Over the weekend, President Obama announced that he will ask Congress for authorization for a military strike in Syria. In a press conference on Saturday, the president said, “While I believe I have the authority to carry out this military action without specific congressional authorization, I know the country will be stronger if we take this course, and our actions will be even more effective.” Only one week ago, it appeared that President Obama would make this important decision alone, but instead he has laid the issue at the feet of a divided Congress. And, the outcome is far from certain.

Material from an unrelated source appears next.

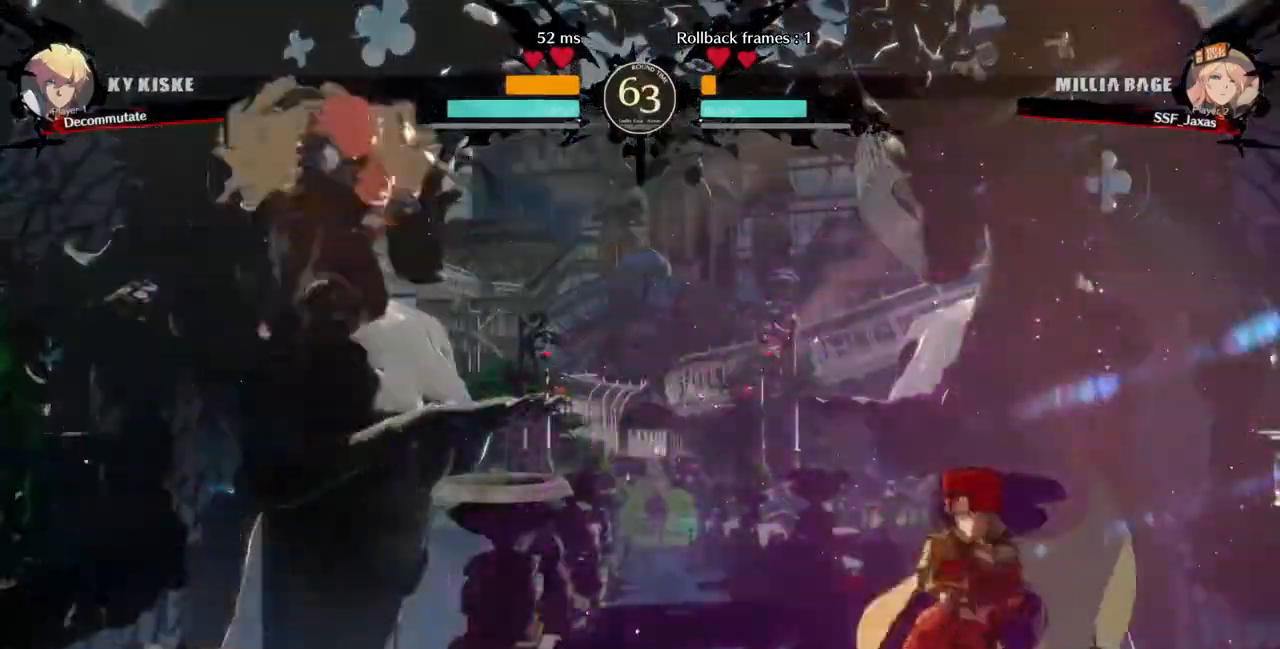
{"dt_ms": 1000, "buttons": []}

The president's proposal may pass the democratically-controlled Senate, with the help of a few Republicans like Senators John McCain and Lindsey Graham. However, Tea Party senators like Rand Paul, and liberals like Bernie Sanders, could join forces to block the measure. In the Republican-controlled House of Representatives, the president may have an even tougher time getting approval to strike in Syria. Minority Leader Nancy Pelosi has come out in favor of President Obama's plan, saying it's “in our national security interest and in furtherance of regional stability and global security.” But, it's doubtful that House Speaker John Boehner can get his party together for a rank-and-file vote in either direction.

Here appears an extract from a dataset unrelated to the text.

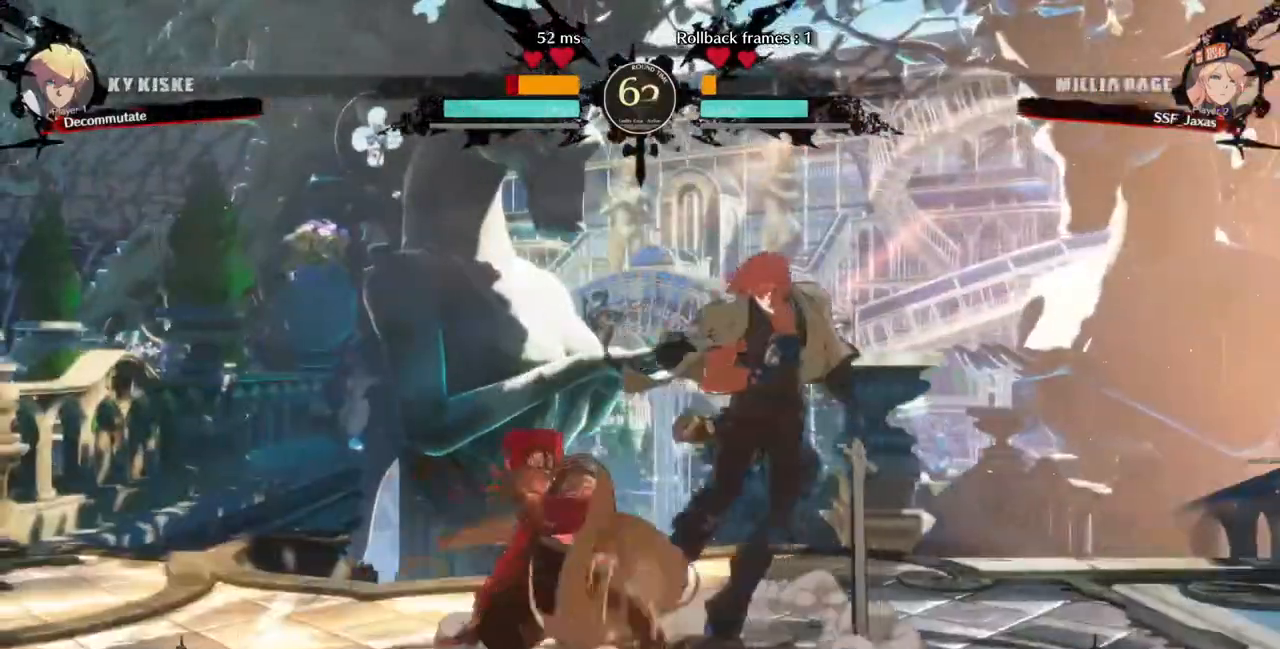
{"dt_ms": 480, "buttons": []}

Some congressional Republicans have shown support for the President's policy, but Representatives Tom Cole and Mike Turner have already expressed their opposition to the plan. Just considering congressional approval is extremely complicated, and that doesn't even begin to address all the questions surrounding this possible strike. Many Americans, and their elected leaders, have strong feelings about how we should proceed in Syria. President Obama hasn't yet explained why our nation should police the world, but at least there will be debate about bombing a foreign nation.